__Job A__:
Answer these questions about the forum thread:
(i) According to ToddG, where should the pool toy be bought, and for how much?
(ii) What length of cam strap does ToddG call for?
(iii) At what point on the boat is the strap's tail end joined with the cam?
***** Document excerpt *****
You can see pics and buy the pack at http://crosscreektrading.com/quikpacker.htm. Make sure you set it up in you living room a couple of times before you get into the woods. It takes a few minutes to set it up the first few times, but after that it is pretty easy.

Have a good trip and write if you have any questions.

Ethan


----------



## ToddG (Nov 29, 2003)

The best, cheapest, & easiest solution:

1. go to K-mart & spend $3 dollars on a 6 foot "fun noodle" pool toy. 

2. find a 12 foot cam strap. 

3. cut the noodle into 2 3-ft. segments.

4. run the tail end of cam strap thru one segment, but don't run it the entire way to the cam.

5. run the same tail end either through the holes in the back of your seat or the accesory cord loops at the back of your seat, from the near side of the seat across to the other side. 

6. once the strap is through your seat anchors, run the same tail end thru the second noodle segment.

7. join the tail end with the cam down at the stern grabloop of your boat, & center the the noodle segments such that they are fitted up against the back of your seat inside your cockpit. 

8. adjust the strap using the cam (you want the boat to sit high so that you don't kick your stern with your achille's every step).
*****
__Job B__: Copy from the entries, starting at the line containing "significatif si le serveur ori" and stopping after the line containing "un gros disque), la sortie d".
***** Given entries *****
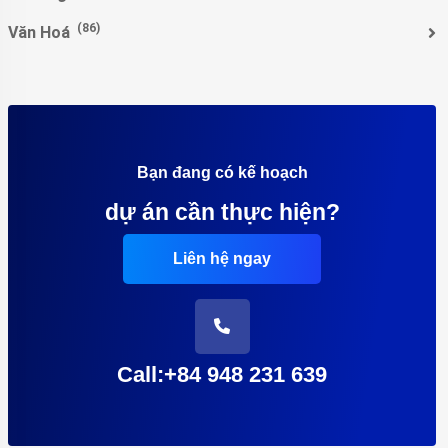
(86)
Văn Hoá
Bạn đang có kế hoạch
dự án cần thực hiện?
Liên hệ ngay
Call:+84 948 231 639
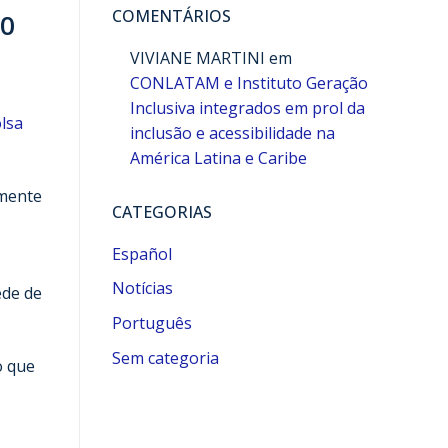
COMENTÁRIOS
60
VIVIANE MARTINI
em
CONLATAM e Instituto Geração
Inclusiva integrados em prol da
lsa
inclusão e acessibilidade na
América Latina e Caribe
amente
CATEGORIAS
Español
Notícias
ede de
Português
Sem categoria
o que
*****
***** Given entries *****
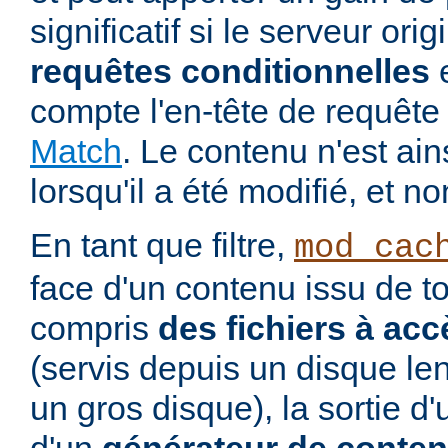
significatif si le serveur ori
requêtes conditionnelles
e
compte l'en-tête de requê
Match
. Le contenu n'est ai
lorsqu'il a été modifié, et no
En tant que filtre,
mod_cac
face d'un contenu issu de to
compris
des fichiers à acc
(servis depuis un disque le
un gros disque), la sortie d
*****
__Your response A__:
(i) At K-mart, for $3.
(ii) A 12-foot cam strap.
(iii) At the stern grabloop.

__Your response B__:
significatif si le serveur ori
requêtes conditionnelles
e
compte l'en-tête de requê
Match
. Le contenu n'est ai
lorsqu'il a été modifié, et no
En tant que filtre,
mod_cac
face d'un contenu issu de to
compris
des fichiers à acc
(servis depuis un disque le
un gros disque), la sortie d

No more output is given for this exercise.